- Opening Delimiter -
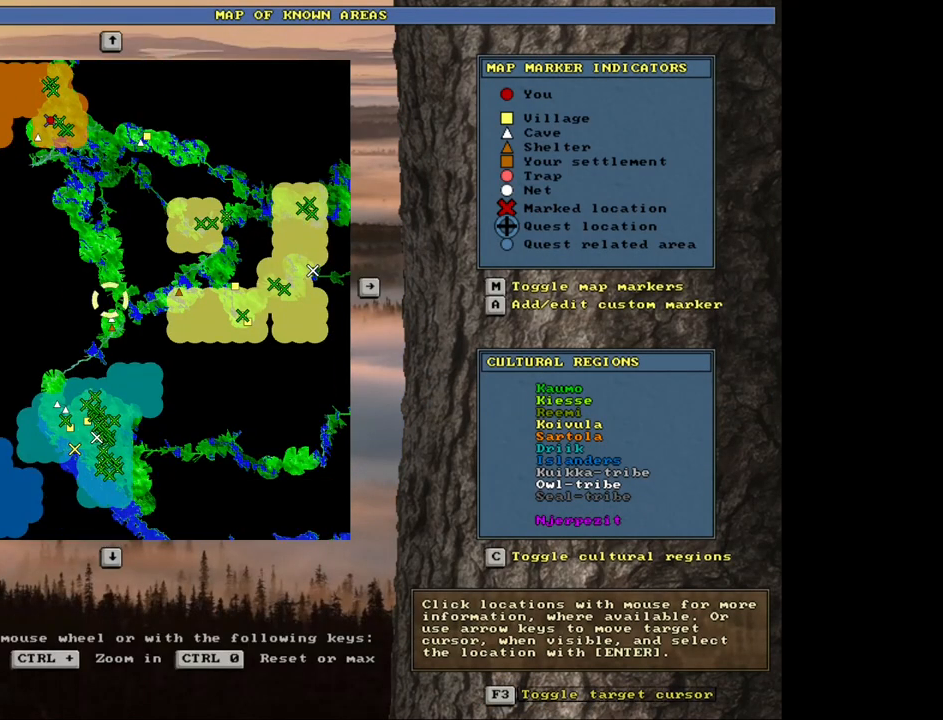
{"keys": ["num2"], "mouse": [], "events": [[17, "f3", "up"], [67, "num2", "down"], [150, "num1", "down"], [217, "num2", "up"], [283, "num1", "up"], [283, "num2", "down"], [367, "num1", "down"], [400, "num2", "up"], [500, "num1", "up"], [500, "num2", "down"]]}
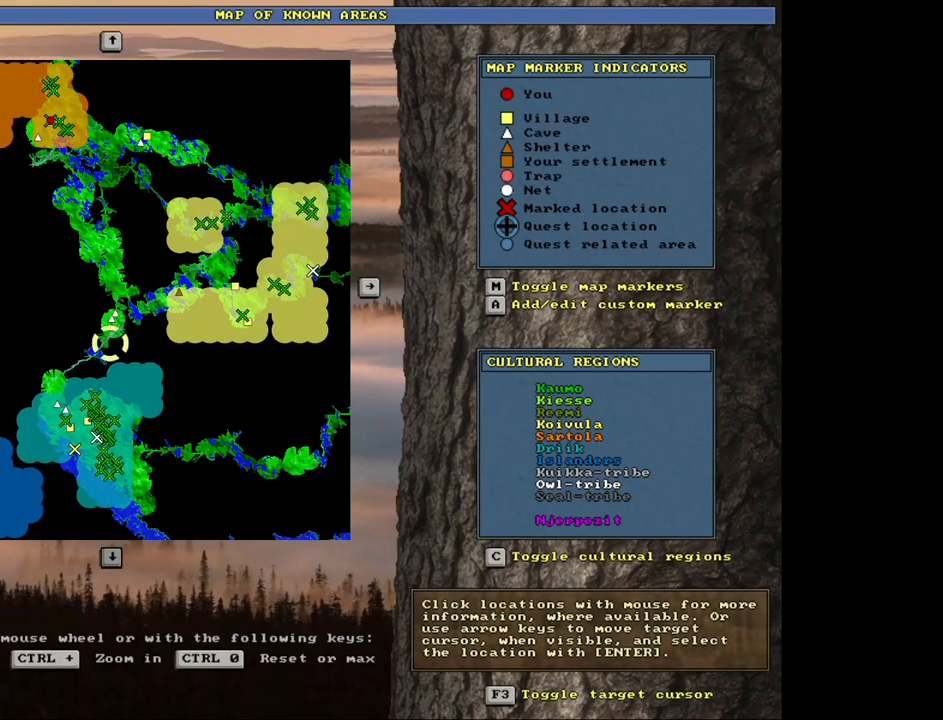
{"keys": ["num2"], "mouse": [], "events": [[100, "num2", "up"], [167, "num2", "down"], [250, "num2", "up"], [317, "num2", "down"], [333, "num1", "down"], [350, "num2", "up"], [450, "num1", "up"], [450, "num2", "down"]]}
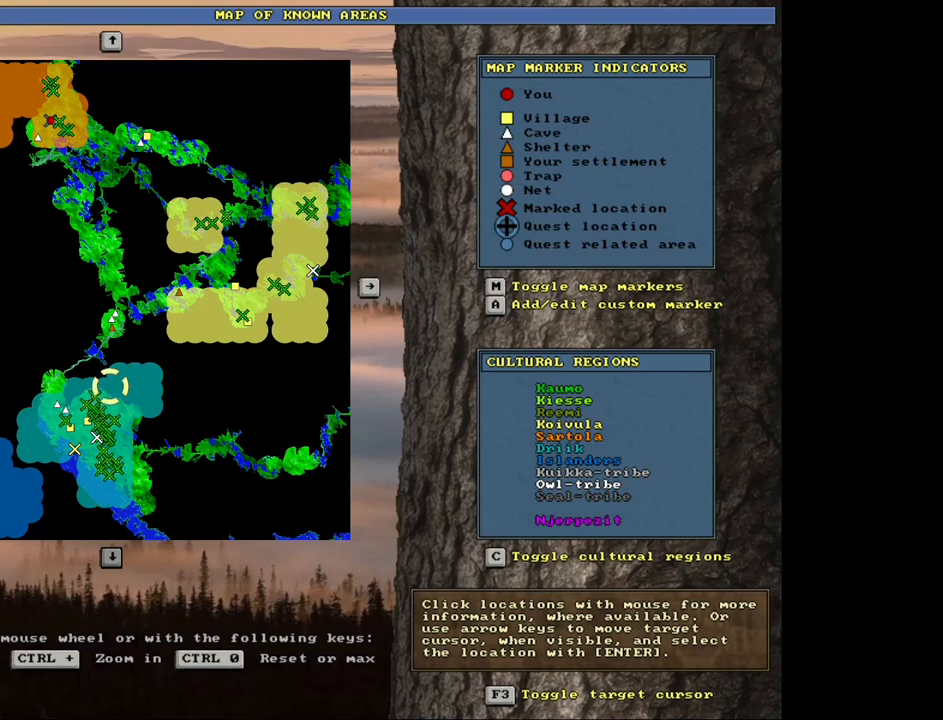
{"keys": ["num1"], "mouse": [], "events": [[17, "num1", "down"], [50, "num2", "up"], [133, "num1", "up"], [183, "num2", "down"], [233, "num1", "down"], [283, "num2", "up"], [350, "num1", "up"], [367, "num2", "down"], [450, "num1", "down"], [467, "num2", "up"]]}
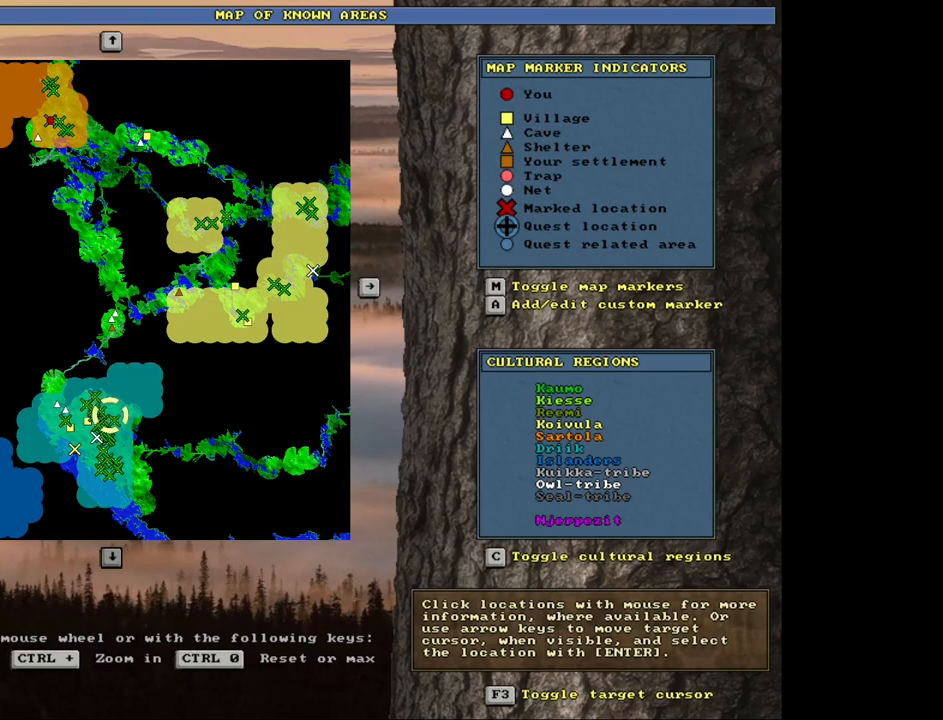
{"keys": [], "mouse": [], "events": [[50, "num1", "up"], [117, "num1", "down"], [183, "num1", "up"], [367, "num4", "down"], [483, "num4", "up"]]}
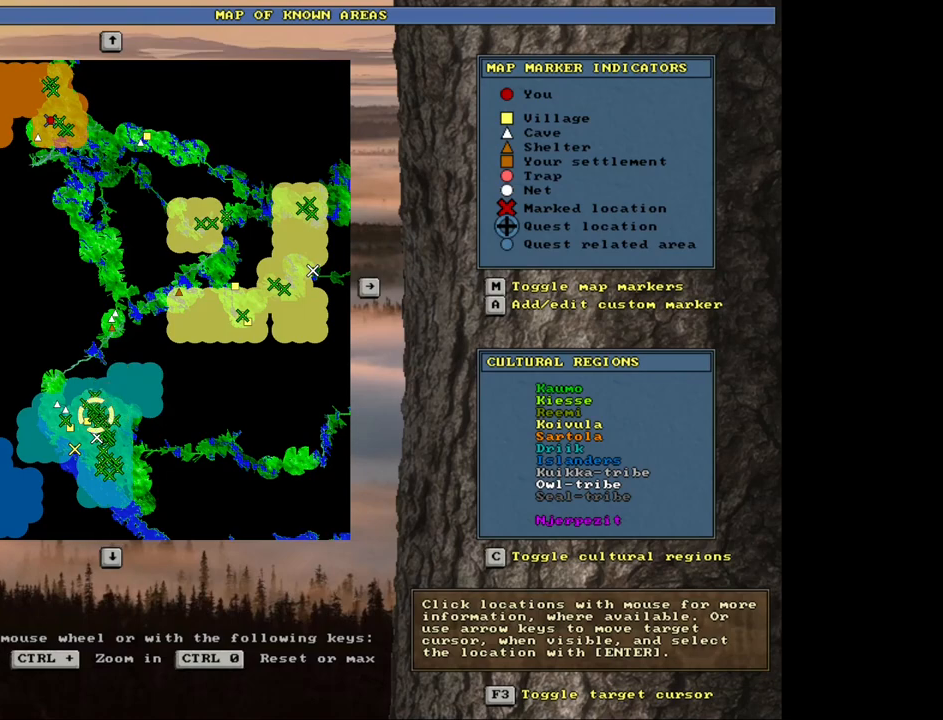
{"keys": [], "mouse": [], "events": [[33, "num2", "down"], [100, "num4", "down"], [167, "num2", "up"], [250, "num4", "up"], [267, "num2", "down"], [367, "num2", "up"]]}
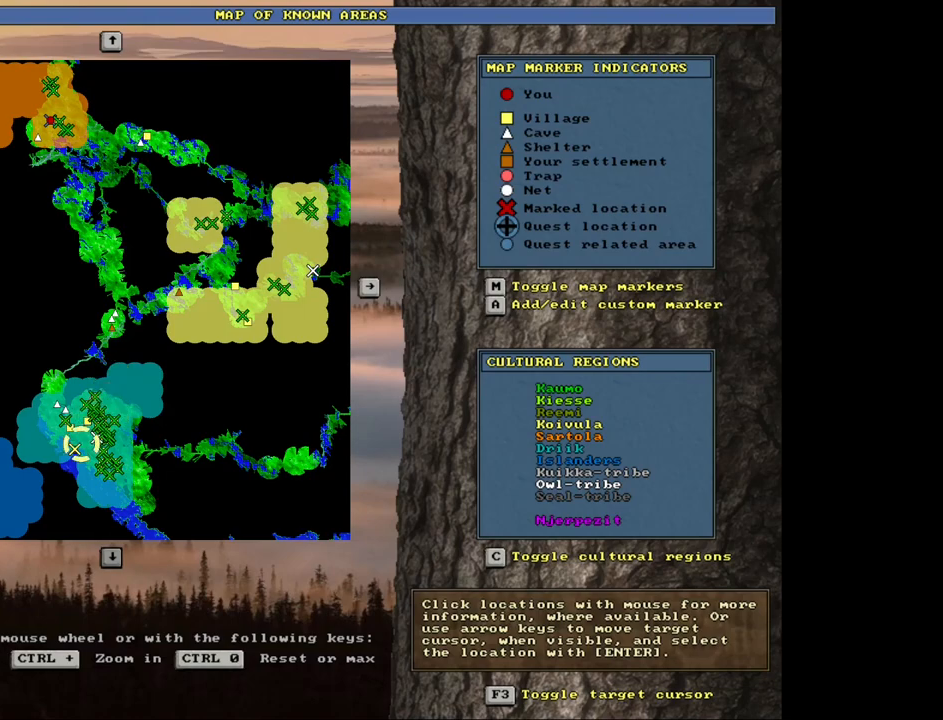
{"keys": [], "mouse": [], "events": [[133, "num2", "down"], [183, "num2", "up"], [250, "num4", "down"], [317, "num4", "up"]]}
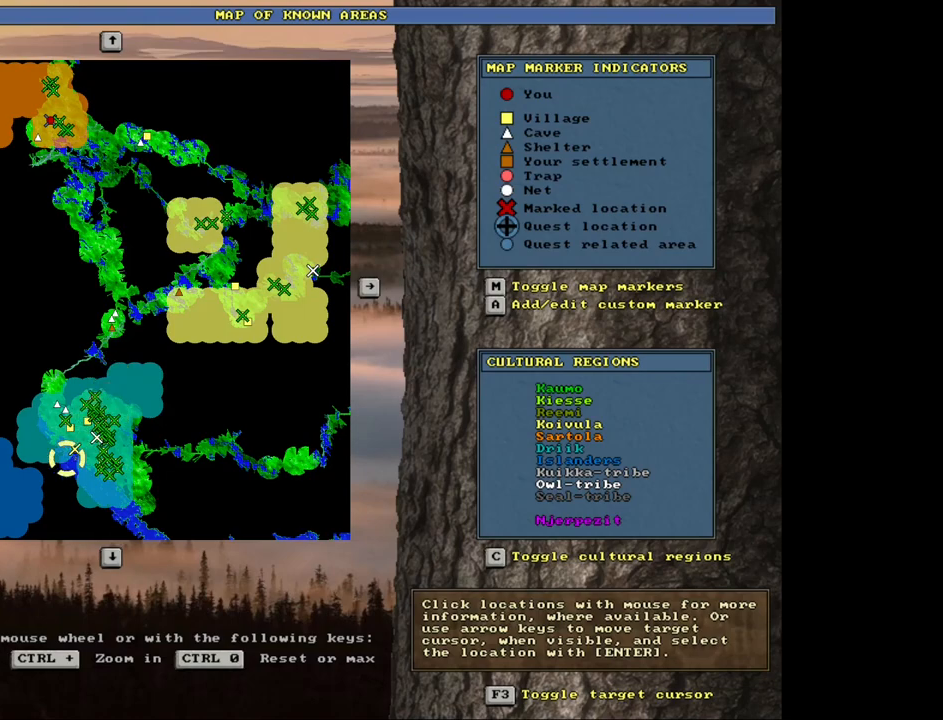
{"keys": [], "mouse": [], "events": [[300, "num8", "down"], [350, "num8", "up"]]}
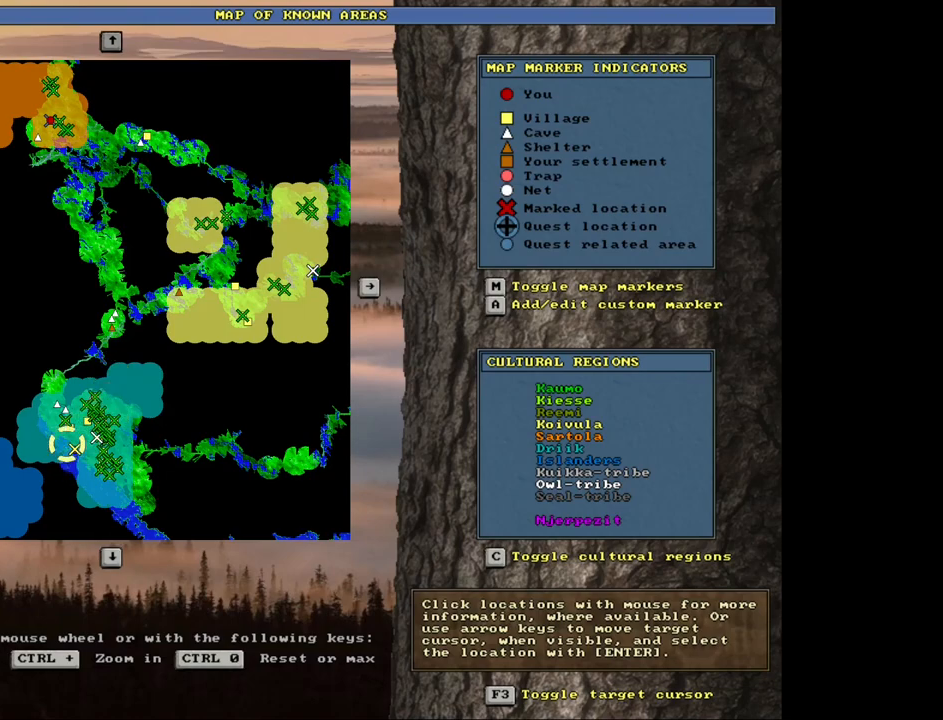
{"keys": [], "mouse": [], "events": []}
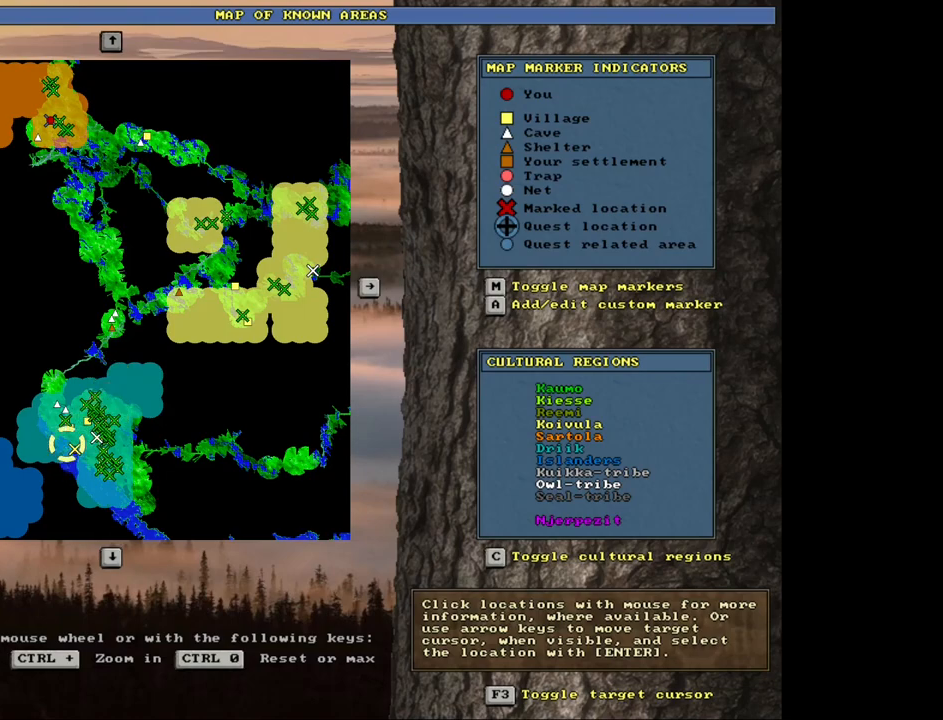
{"keys": [], "mouse": [], "events": []}
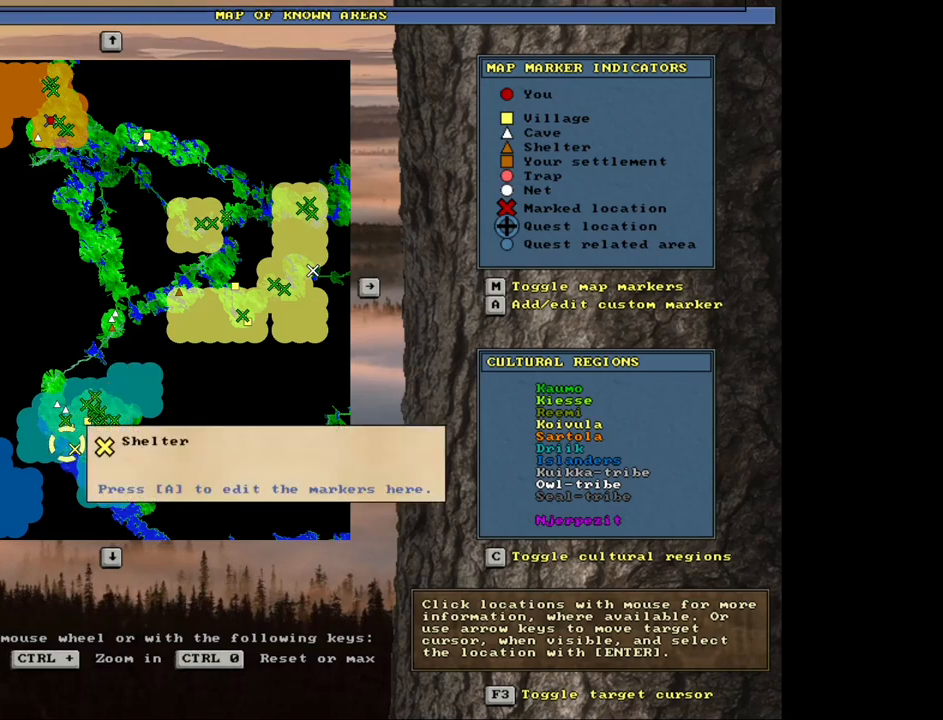
{"keys": [], "mouse": [], "events": []}
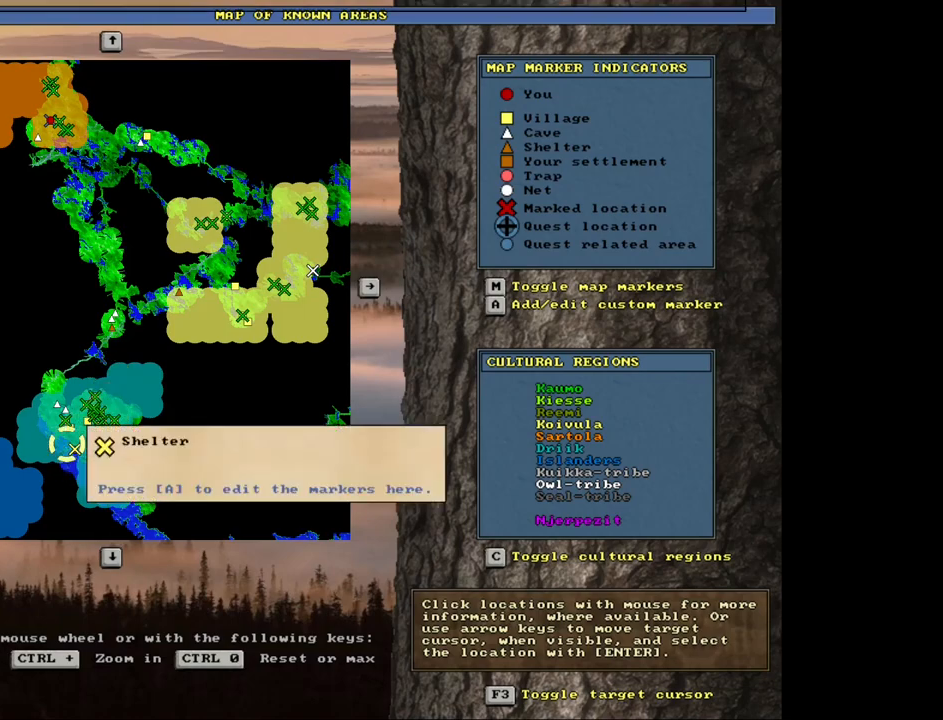
{"keys": [], "mouse": [], "events": []}
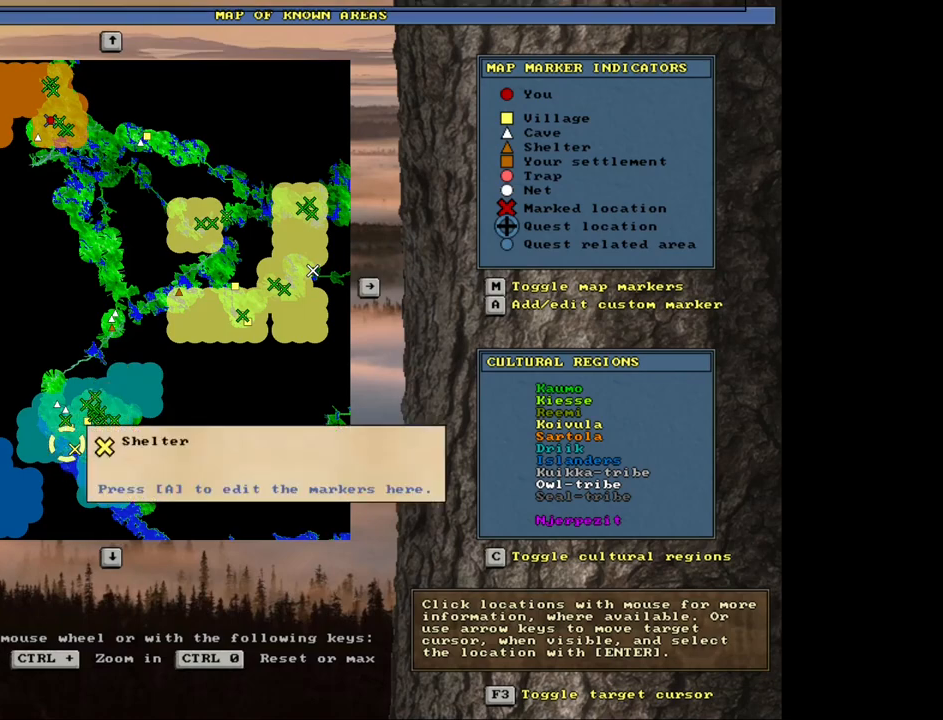
{"keys": ["num8"], "mouse": [], "events": [[400, "num8", "down"]]}
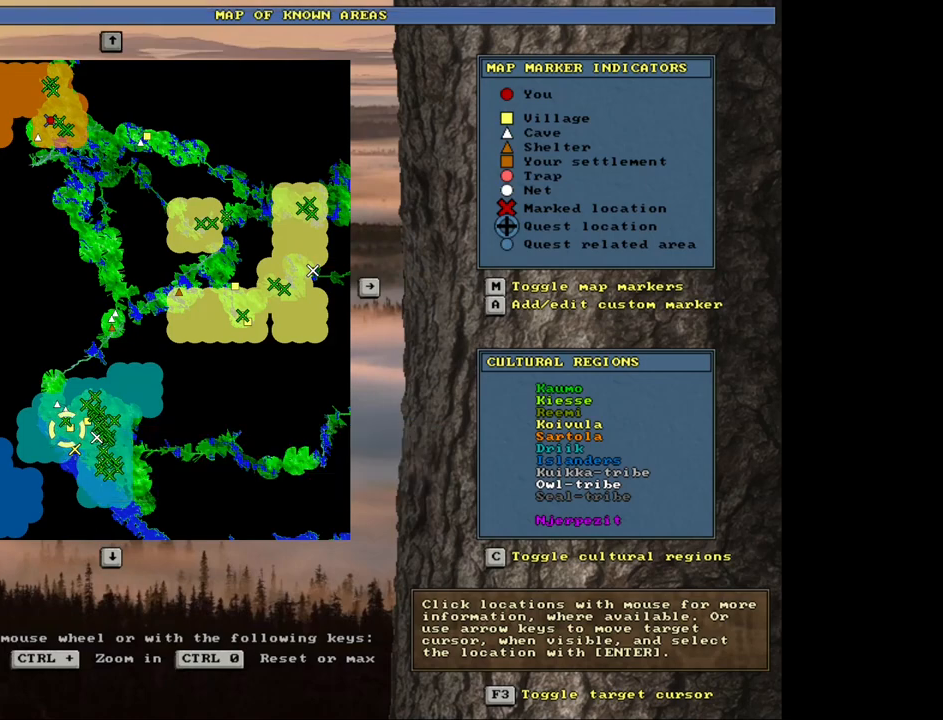
{"keys": [], "mouse": [], "events": [[50, "num8", "up"], [333, "num8", "down"], [433, "num8", "up"]]}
- Closing Delimiter -
Transcribe everything above exactly. Do not include the pictures.

{"keys": ["num2"], "mouse": [], "events": [[17, "f3", "up"], [67, "num2", "down"], [150, "num1", "down"], [217, "num2", "up"], [283, "num1", "up"], [283, "num2", "down"], [367, "num1", "down"], [400, "num2", "up"], [500, "num1", "up"], [500, "num2", "down"]]}
{"keys": ["num2"], "mouse": [], "events": [[100, "num2", "up"], [167, "num2", "down"], [250, "num2", "up"], [317, "num2", "down"], [333, "num1", "down"], [350, "num2", "up"], [450, "num1", "up"], [450, "num2", "down"]]}
{"keys": ["num1"], "mouse": [], "events": [[17, "num1", "down"], [50, "num2", "up"], [133, "num1", "up"], [183, "num2", "down"], [233, "num1", "down"], [283, "num2", "up"], [350, "num1", "up"], [367, "num2", "down"], [450, "num1", "down"], [467, "num2", "up"]]}
{"keys": [], "mouse": [], "events": [[50, "num1", "up"], [117, "num1", "down"], [183, "num1", "up"], [367, "num4", "down"], [483, "num4", "up"]]}
{"keys": [], "mouse": [], "events": [[33, "num2", "down"], [100, "num4", "down"], [167, "num2", "up"], [250, "num4", "up"], [267, "num2", "down"], [367, "num2", "up"]]}
{"keys": [], "mouse": [], "events": [[133, "num2", "down"], [183, "num2", "up"], [250, "num4", "down"], [317, "num4", "up"]]}
{"keys": [], "mouse": [], "events": [[300, "num8", "down"], [350, "num8", "up"]]}
{"keys": [], "mouse": [], "events": []}
{"keys": [], "mouse": [], "events": []}
{"keys": [], "mouse": [], "events": []}
{"keys": [], "mouse": [], "events": []}
{"keys": ["num8"], "mouse": [], "events": [[400, "num8", "down"]]}
{"keys": [], "mouse": [], "events": [[50, "num8", "up"], [333, "num8", "down"], [433, "num8", "up"]]}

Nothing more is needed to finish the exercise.